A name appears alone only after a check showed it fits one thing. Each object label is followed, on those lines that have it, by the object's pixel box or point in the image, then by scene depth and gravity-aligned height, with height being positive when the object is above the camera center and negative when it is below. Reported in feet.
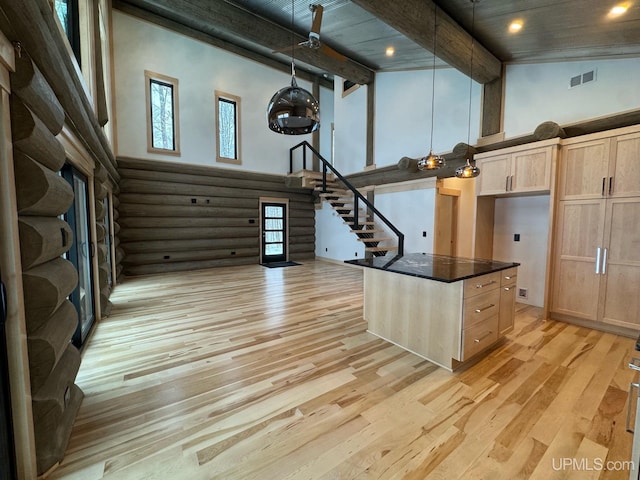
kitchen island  8.22 -2.76
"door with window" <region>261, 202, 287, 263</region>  28.07 -1.20
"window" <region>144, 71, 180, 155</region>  21.45 +8.38
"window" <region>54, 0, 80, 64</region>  9.32 +6.85
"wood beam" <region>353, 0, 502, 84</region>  10.35 +7.87
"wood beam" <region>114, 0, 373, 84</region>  14.28 +10.82
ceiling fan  8.58 +5.80
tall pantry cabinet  10.59 -0.33
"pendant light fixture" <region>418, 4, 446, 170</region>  11.22 +2.55
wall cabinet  12.43 +2.58
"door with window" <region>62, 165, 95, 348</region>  9.26 -1.23
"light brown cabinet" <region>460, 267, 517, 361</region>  8.24 -2.89
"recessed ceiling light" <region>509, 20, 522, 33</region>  10.84 +7.87
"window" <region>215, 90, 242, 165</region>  24.62 +8.33
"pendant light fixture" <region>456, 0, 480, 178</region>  11.98 +2.26
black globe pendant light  7.70 +3.12
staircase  20.98 +1.12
= = = = = = =
__INSTRUCTIONS TO FOLLOW__
Without including any pictures, reproduce the data exactly.

__RESULT OF THE EXERCISE__
A name appears alone only after a check showed it fits one thing. Each object label is followed, on those lines that have it, by the object's pixel box or point in the image, then by scene depth and gravity-aligned height, with height being positive when the object is above the camera center and negative when it is below. Reported in feet.
kitchen island  8.22 -2.76
"door with window" <region>261, 202, 287, 263</region>  28.07 -1.20
"window" <region>144, 71, 180, 155</region>  21.45 +8.38
"window" <region>54, 0, 80, 64</region>  9.32 +6.85
"wood beam" <region>353, 0, 502, 84</region>  10.35 +7.87
"wood beam" <region>114, 0, 373, 84</region>  14.28 +10.82
ceiling fan  8.58 +5.80
tall pantry cabinet  10.59 -0.33
"pendant light fixture" <region>418, 4, 446, 170</region>  11.22 +2.55
wall cabinet  12.43 +2.58
"door with window" <region>62, 165, 95, 348</region>  9.26 -1.23
"light brown cabinet" <region>460, 267, 517, 361</region>  8.24 -2.89
"recessed ceiling light" <region>509, 20, 522, 33</region>  10.84 +7.87
"window" <region>215, 90, 242, 165</region>  24.62 +8.33
"pendant light fixture" <region>456, 0, 480, 178</region>  11.98 +2.26
black globe pendant light  7.70 +3.12
staircase  20.98 +1.12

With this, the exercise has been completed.